WHAT IS REQUIRED: Without the pictures, output the records below exactly as they are.

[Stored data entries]

>>>>

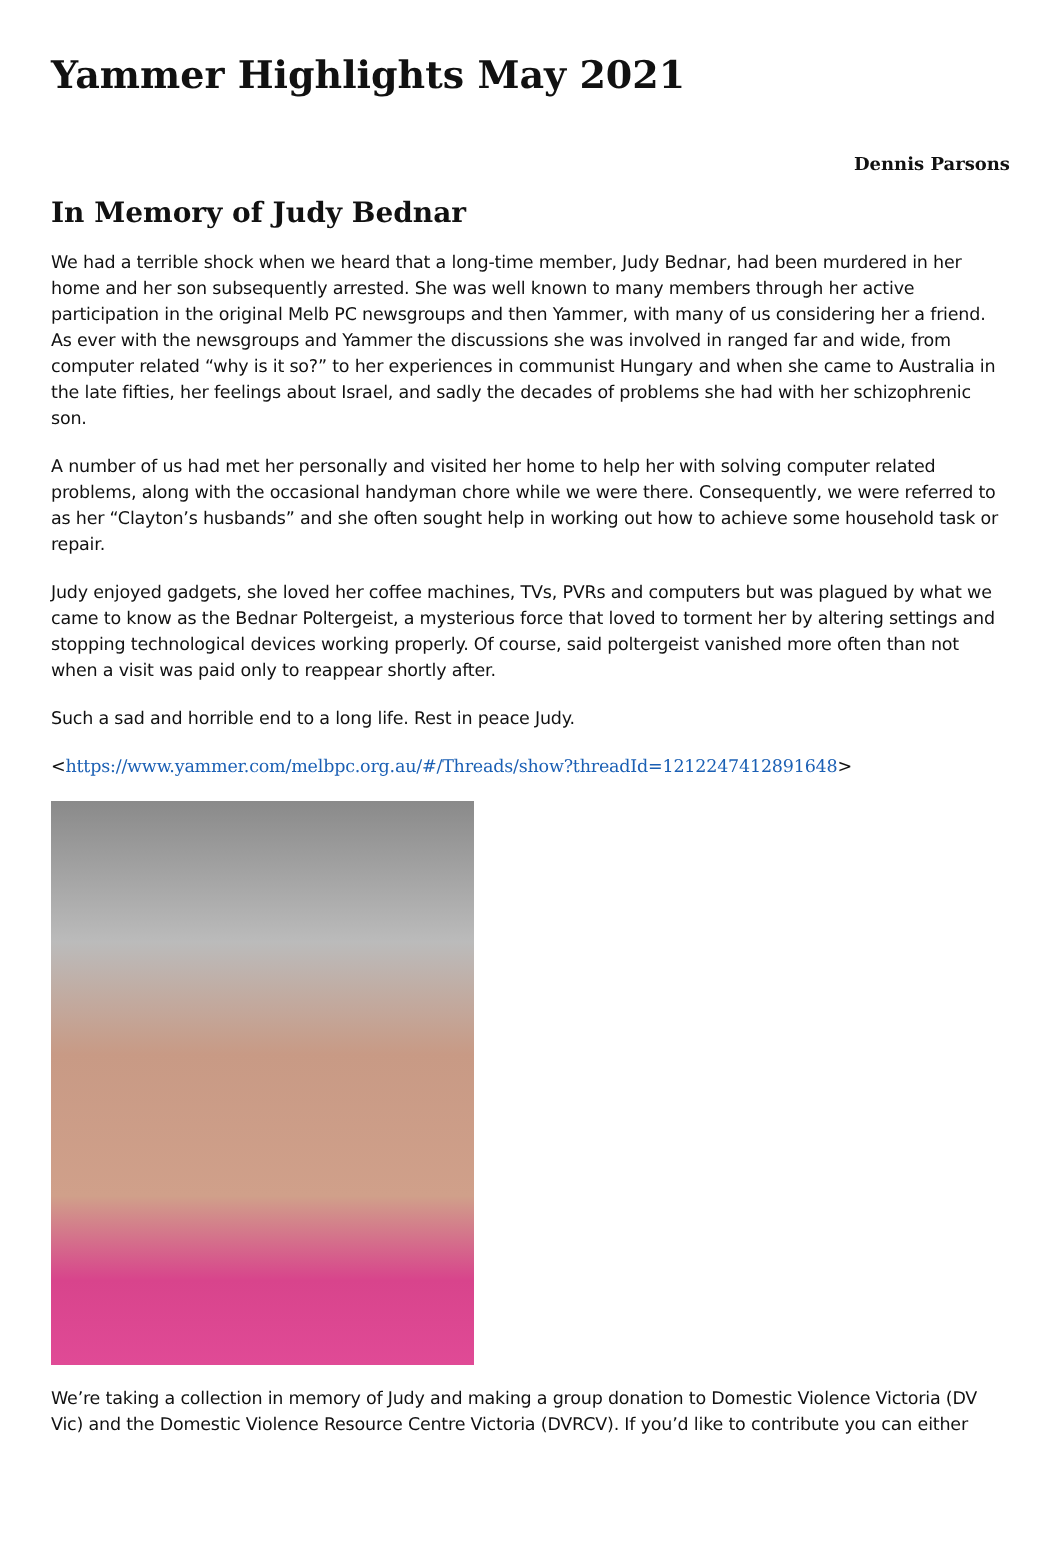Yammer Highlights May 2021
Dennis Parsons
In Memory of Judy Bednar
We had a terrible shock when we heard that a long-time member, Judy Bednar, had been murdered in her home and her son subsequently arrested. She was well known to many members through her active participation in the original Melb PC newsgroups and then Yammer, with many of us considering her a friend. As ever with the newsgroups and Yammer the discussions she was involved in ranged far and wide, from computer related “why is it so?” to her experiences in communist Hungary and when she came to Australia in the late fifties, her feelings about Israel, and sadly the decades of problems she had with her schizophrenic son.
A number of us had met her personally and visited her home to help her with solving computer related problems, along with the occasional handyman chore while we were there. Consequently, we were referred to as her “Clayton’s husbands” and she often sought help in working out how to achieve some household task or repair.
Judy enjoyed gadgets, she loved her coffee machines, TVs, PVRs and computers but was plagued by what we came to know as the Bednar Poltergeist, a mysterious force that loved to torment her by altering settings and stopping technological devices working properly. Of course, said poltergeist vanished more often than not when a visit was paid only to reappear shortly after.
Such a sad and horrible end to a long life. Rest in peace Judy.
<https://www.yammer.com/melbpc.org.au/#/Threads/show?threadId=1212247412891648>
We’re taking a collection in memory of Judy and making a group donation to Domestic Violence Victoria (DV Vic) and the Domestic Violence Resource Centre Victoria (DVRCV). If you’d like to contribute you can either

<<<<

RESULT OF THE EXERCISE:
Yammer Highlights May 2021
Dennis Parsons
In Memory of Judy Bednar
We had a terrible shock when we heard that a long-time member, Judy Bednar, had been murdered in her home and her son subsequently arrested. She was well known to many members through her active participation in the original Melb PC newsgroups and then Yammer, with many of us considering her a friend. As ever with the newsgroups and Yammer the discussions she was involved in ranged far and wide, from computer related “why is it so?” to her experiences in communist Hungary and when she came to Australia in the late fifties, her feelings about Israel, and sadly the decades of problems she had with her schizophrenic son.
A number of us had met her personally and visited her home to help her with solving computer related problems, along with the occasional handyman chore while we were there. Consequently, we were referred to as her “Clayton’s husbands” and she often sought help in working out how to achieve some household task or repair.
Judy enjoyed gadgets, she loved her coffee machines, TVs, PVRs and computers but was plagued by what we came to know as the Bednar Poltergeist, a mysterious force that loved to torment her by altering settings and stopping technological devices working properly. Of course, said poltergeist vanished more often than not when a visit was paid only to reappear shortly after.
Such a sad and horrible end to a long life. Rest in peace Judy.
<https://www.yammer.com/melbpc.org.au/#/Threads/show?threadId=1212247412891648>
We’re taking a collection in memory of Judy and making a group donation to Domestic Violence Victoria (DV Vic) and the Domestic Violence Resource Centre Victoria (DVRCV). If you’d like to contribute you can either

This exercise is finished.